[[ Data for processing, beginning ]]

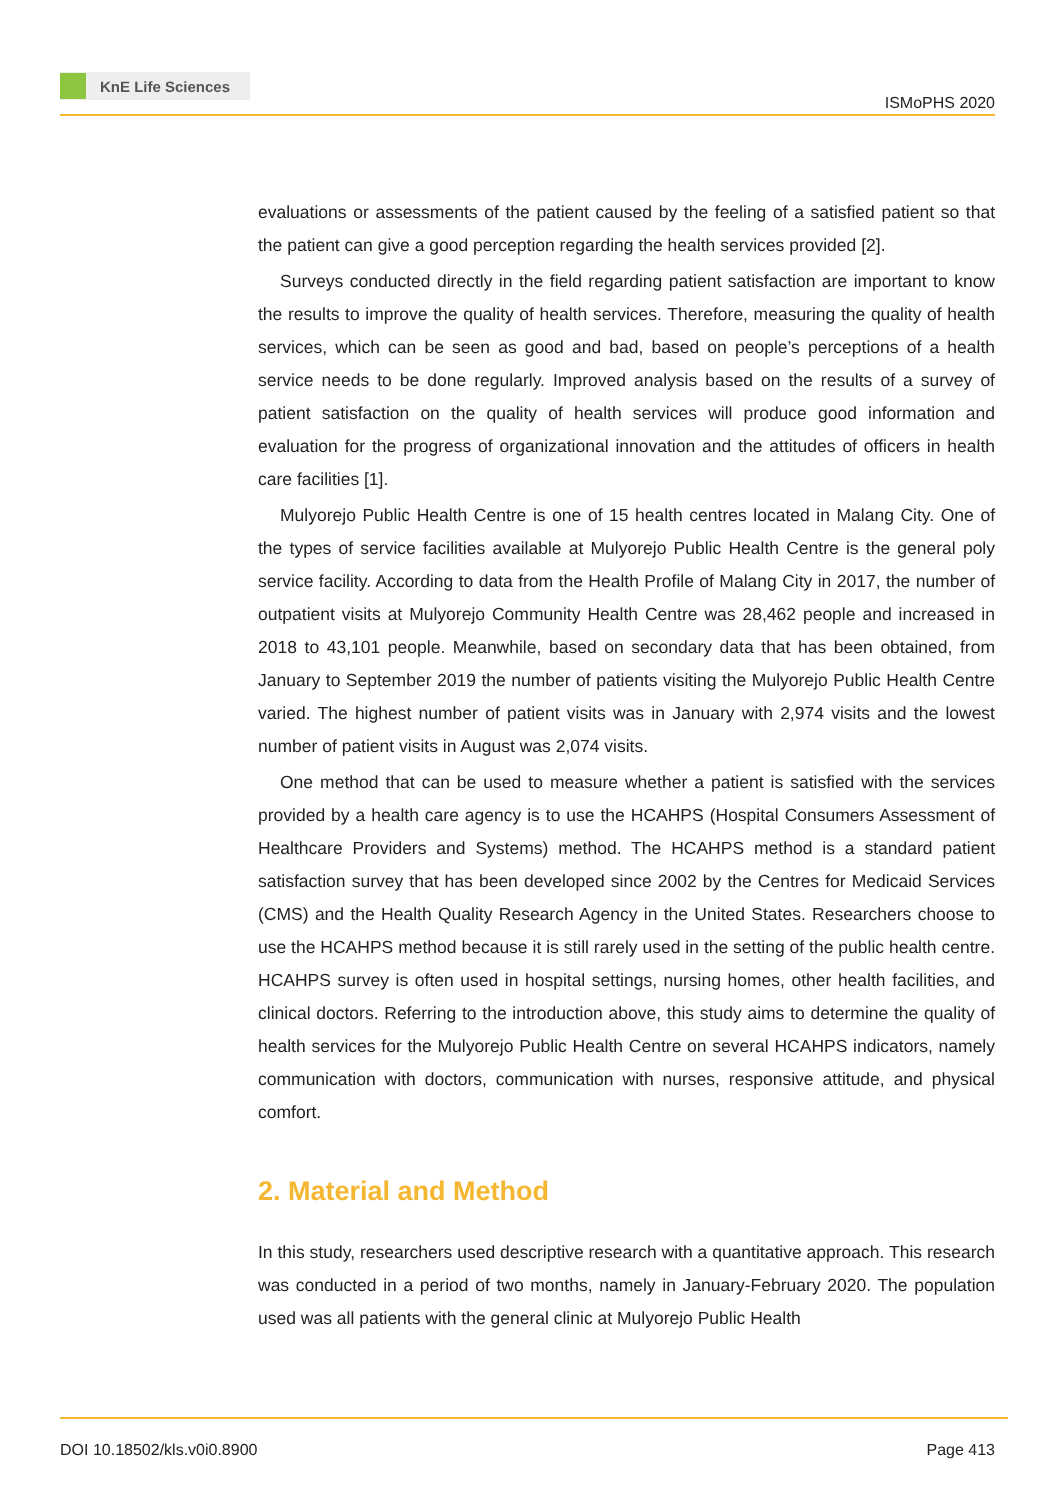KnE Life Sciences
ISMoPHS 2020
evaluations or assessments of the patient caused by the feeling of a satisfied patient so that the patient can give a good perception regarding the health services provided [2].
Surveys conducted directly in the field regarding patient satisfaction are important to know the results to improve the quality of health services. Therefore, measuring the quality of health services, which can be seen as good and bad, based on people’s perceptions of a health service needs to be done regularly. Improved analysis based on the results of a survey of patient satisfaction on the quality of health services will produce good information and evaluation for the progress of organizational innovation and the attitudes of officers in health care facilities [1].
Mulyorejo Public Health Centre is one of 15 health centres located in Malang City. One of the types of service facilities available at Mulyorejo Public Health Centre is the general poly service facility. According to data from the Health Profile of Malang City in 2017, the number of outpatient visits at Mulyorejo Community Health Centre was 28,462 people and increased in 2018 to 43,101 people. Meanwhile, based on secondary data that has been obtained, from January to September 2019 the number of patients visiting the Mulyorejo Public Health Centre varied. The highest number of patient visits was in January with 2,974 visits and the lowest number of patient visits in August was 2,074 visits.
One method that can be used to measure whether a patient is satisfied with the services provided by a health care agency is to use the HCAHPS (Hospital Consumers Assessment of Healthcare Providers and Systems) method. The HCAHPS method is a standard patient satisfaction survey that has been developed since 2002 by the Centres for Medicaid Services (CMS) and the Health Quality Research Agency in the United States. Researchers choose to use the HCAHPS method because it is still rarely used in the setting of the public health centre. HCAHPS survey is often used in hospital settings, nursing homes, other health facilities, and clinical doctors. Referring to the introduction above, this study aims to determine the quality of health services for the Mulyorejo Public Health Centre on several HCAHPS indicators, namely communication with doctors, communication with nurses, responsive attitude, and physical comfort.
2. Material and Method
In this study, researchers used descriptive research with a quantitative approach. This research was conducted in a period of two months, namely in January-February 2020. The population used was all patients with the general clinic at Mulyorejo Public Health
DOI 10.18502/kls.v0i0.8900 Page 413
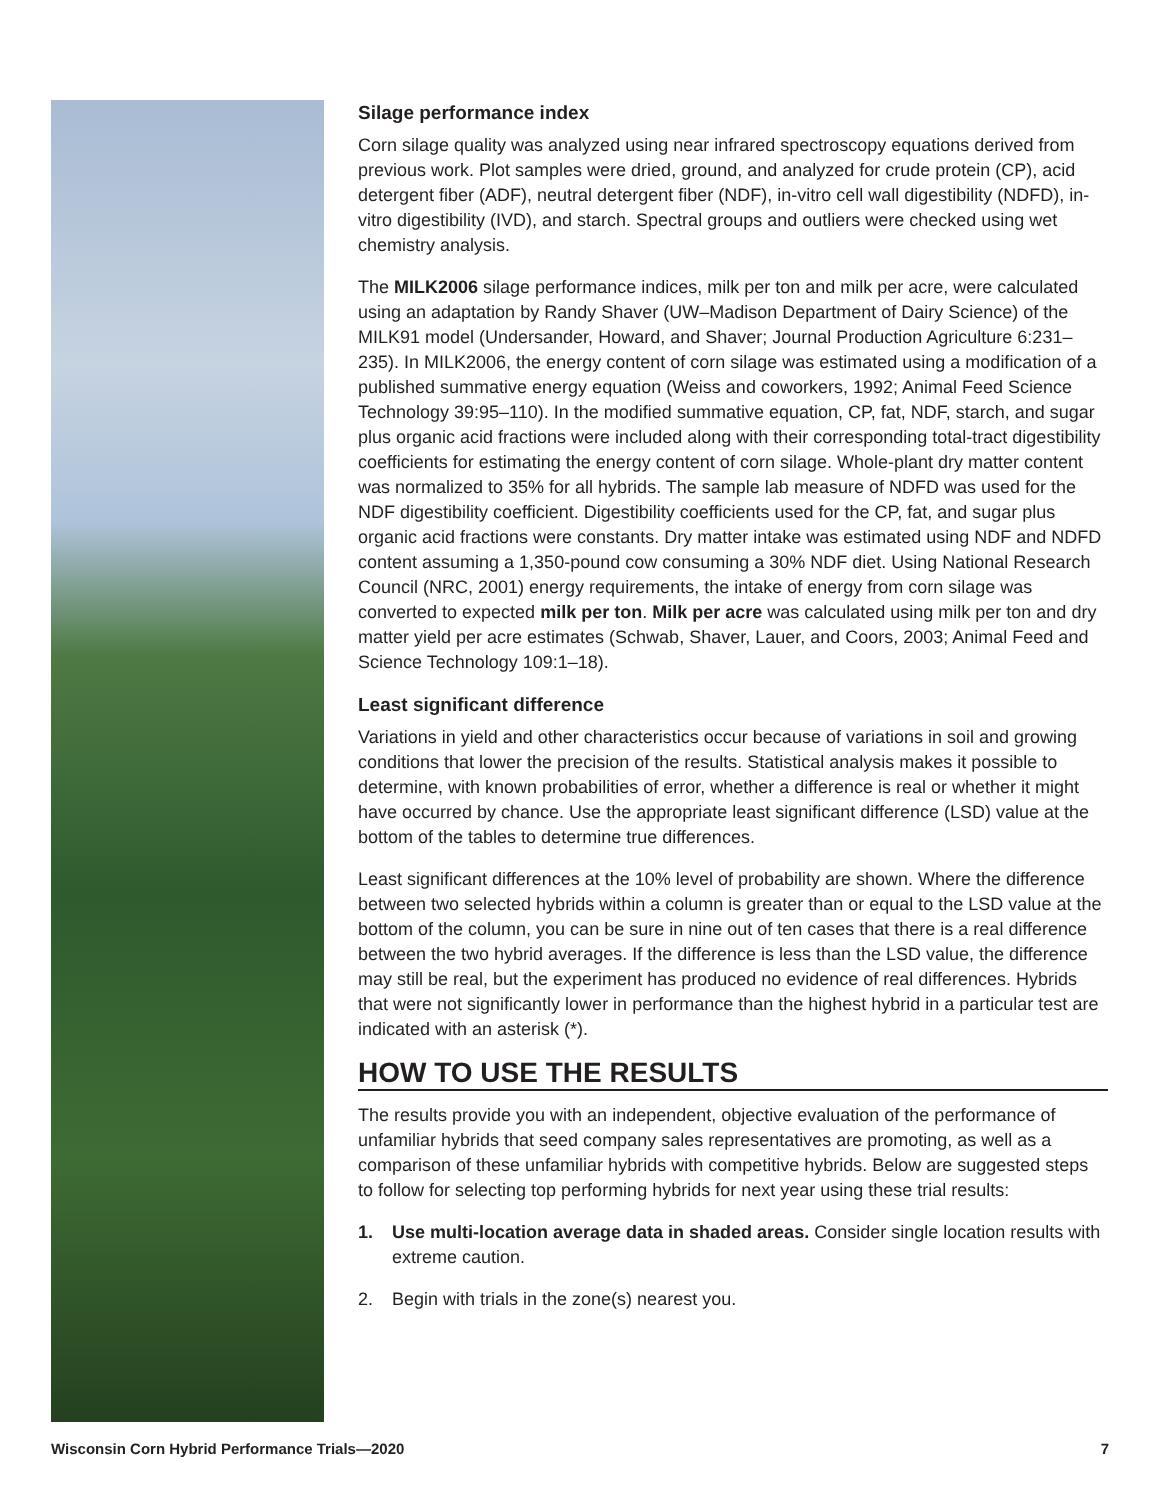Silage performance index
Corn silage quality was analyzed using near infrared spectroscopy equations derived from previous work. Plot samples were dried, ground, and analyzed for crude protein (CP), acid detergent fiber (ADF), neutral detergent fiber (NDF), in-vitro cell wall digestibility (NDFD), in-vitro digestibility (IVD), and starch. Spectral groups and outliers were checked using wet chemistry analysis.
The MILK2006 silage performance indices, milk per ton and milk per acre, were calculated using an adaptation by Randy Shaver (UW–Madison Department of Dairy Science) of the MILK91 model (Undersander, Howard, and Shaver; Journal Production Agriculture 6:231–235). In MILK2006, the energy content of corn silage was estimated using a modification of a published summative energy equation (Weiss and coworkers, 1992; Animal Feed Science Technology 39:95–110). In the modified summative equation, CP, fat, NDF, starch, and sugar plus organic acid fractions were included along with their corresponding total-tract digestibility coefficients for estimating the energy content of corn silage. Whole-plant dry matter content was normalized to 35% for all hybrids. The sample lab measure of NDFD was used for the NDF digestibility coefficient. Digestibility coefficients used for the CP, fat, and sugar plus organic acid fractions were constants. Dry matter intake was estimated using NDF and NDFD content assuming a 1,350-pound cow consuming a 30% NDF diet. Using National Research Council (NRC, 2001) energy requirements, the intake of energy from corn silage was converted to expected milk per ton. Milk per acre was calculated using milk per ton and dry matter yield per acre estimates (Schwab, Shaver, Lauer, and Coors, 2003; Animal Feed and Science Technology 109:1–18).
Least significant difference
Variations in yield and other characteristics occur because of variations in soil and growing conditions that lower the precision of the results. Statistical analysis makes it possible to determine, with known probabilities of error, whether a difference is real or whether it might have occurred by chance. Use the appropriate least significant difference (LSD) value at the bottom of the tables to determine true differences.
Least significant differences at the 10% level of probability are shown. Where the difference between two selected hybrids within a column is greater than or equal to the LSD value at the bottom of the column, you can be sure in nine out of ten cases that there is a real difference between the two hybrid averages. If the difference is less than the LSD value, the difference may still be real, but the experiment has produced no evidence of real differences. Hybrids that were not significantly lower in performance than the highest hybrid in a particular test are indicated with an asterisk (*).
HOW TO USE THE RESULTS
The results provide you with an independent, objective evaluation of the performance of unfamiliar hybrids that seed company sales representatives are promoting, as well as a comparison of these unfamiliar hybrids with competitive hybrids. Below are suggested steps to follow for selecting top performing hybrids for next year using these trial results:
1. Use multi-location average data in shaded areas. Consider single location results with extreme caution.
2. Begin with trials in the zone(s) nearest you.
Wisconsin Corn Hybrid Performance Trials—2020 7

[[ Data for processing, end ]]

# Work instructions
Although the records contain pictures, the copy should hold only their text, reproduced exactly.

# Expected output
KnE Life Sciences
ISMoPHS 2020
evaluations or assessments of the patient caused by the feeling of a satisfied patient so that the patient can give a good perception regarding the health services provided [2].
Surveys conducted directly in the field regarding patient satisfaction are important to know the results to improve the quality of health services. Therefore, measuring the quality of health services, which can be seen as good and bad, based on people’s perceptions of a health service needs to be done regularly. Improved analysis based on the results of a survey of patient satisfaction on the quality of health services will produce good information and evaluation for the progress of organizational innovation and the attitudes of officers in health care facilities [1].
Mulyorejo Public Health Centre is one of 15 health centres located in Malang City. One of the types of service facilities available at Mulyorejo Public Health Centre is the general poly service facility. According to data from the Health Profile of Malang City in 2017, the number of outpatient visits at Mulyorejo Community Health Centre was 28,462 people and increased in 2018 to 43,101 people. Meanwhile, based on secondary data that has been obtained, from January to September 2019 the number of patients visiting the Mulyorejo Public Health Centre varied. The highest number of patient visits was in January with 2,974 visits and the lowest number of patient visits in August was 2,074 visits.
One method that can be used to measure whether a patient is satisfied with the services provided by a health care agency is to use the HCAHPS (Hospital Consumers Assessment of Healthcare Providers and Systems) method. The HCAHPS method is a standard patient satisfaction survey that has been developed since 2002 by the Centres for Medicaid Services (CMS) and the Health Quality Research Agency in the United States. Researchers choose to use the HCAHPS method because it is still rarely used in the setting of the public health centre. HCAHPS survey is often used in hospital settings, nursing homes, other health facilities, and clinical doctors. Referring to the introduction above, this study aims to determine the quality of health services for the Mulyorejo Public Health Centre on several HCAHPS indicators, namely communication with doctors, communication with nurses, responsive attitude, and physical comfort.
2. Material and Method
In this study, researchers used descriptive research with a quantitative approach. This research was conducted in a period of two months, namely in January-February 2020. The population used was all patients with the general clinic at Mulyorejo Public Health
DOI 10.18502/kls.v0i0.8900 Page 413
Silage performance index
Corn silage quality was analyzed using near infrared spectroscopy equations derived from previous work. Plot samples were dried, ground, and analyzed for crude protein (CP), acid detergent fiber (ADF), neutral detergent fiber (NDF), in-vitro cell wall digestibility (NDFD), in-vitro digestibility (IVD), and starch. Spectral groups and outliers were checked using wet chemistry analysis.
The MILK2006 silage performance indices, milk per ton and milk per acre, were calculated using an adaptation by Randy Shaver (UW–Madison Department of Dairy Science) of the MILK91 model (Undersander, Howard, and Shaver; Journal Production Agriculture 6:231–235). In MILK2006, the energy content of corn silage was estimated using a modification of a published summative energy equation (Weiss and coworkers, 1992; Animal Feed Science Technology 39:95–110). In the modified summative equation, CP, fat, NDF, starch, and sugar plus organic acid fractions were included along with their corresponding total-tract digestibility coefficients for estimating the energy content of corn silage. Whole-plant dry matter content was normalized to 35% for all hybrids. The sample lab measure of NDFD was used for the NDF digestibility coefficient. Digestibility coefficients used for the CP, fat, and sugar plus organic acid fractions were constants. Dry matter intake was estimated using NDF and NDFD content assuming a 1,350-pound cow consuming a 30% NDF diet. Using National Research Council (NRC, 2001) energy requirements, the intake of energy from corn silage was converted to expected milk per ton. Milk per acre was calculated using milk per ton and dry matter yield per acre estimates (Schwab, Shaver, Lauer, and Coors, 2003; Animal Feed and Science Technology 109:1–18).
Least significant difference
Variations in yield and other characteristics occur because of variations in soil and growing conditions that lower the precision of the results. Statistical analysis makes it possible to determine, with known probabilities of error, whether a difference is real or whether it might have occurred by chance. Use the appropriate least significant difference (LSD) value at the bottom of the tables to determine true differences.
Least significant differences at the 10% level of probability are shown. Where the difference between two selected hybrids within a column is greater than or equal to the LSD value at the bottom of the column, you can be sure in nine out of ten cases that there is a real difference between the two hybrid averages. If the difference is less than the LSD value, the difference may still be real, but the experiment has produced no evidence of real differences. Hybrids that were not significantly lower in performance than the highest hybrid in a particular test are indicated with an asterisk (*).
HOW TO USE THE RESULTS
The results provide you with an independent, objective evaluation of the performance of unfamiliar hybrids that seed company sales representatives are promoting, as well as a comparison of these unfamiliar hybrids with competitive hybrids. Below are suggested steps to follow for selecting top performing hybrids for next year using these trial results:
1. Use multi-location average data in shaded areas. Consider single location results with extreme caution.
2. Begin with trials in the zone(s) nearest you.
Wisconsin Corn Hybrid Performance Trials—2020 7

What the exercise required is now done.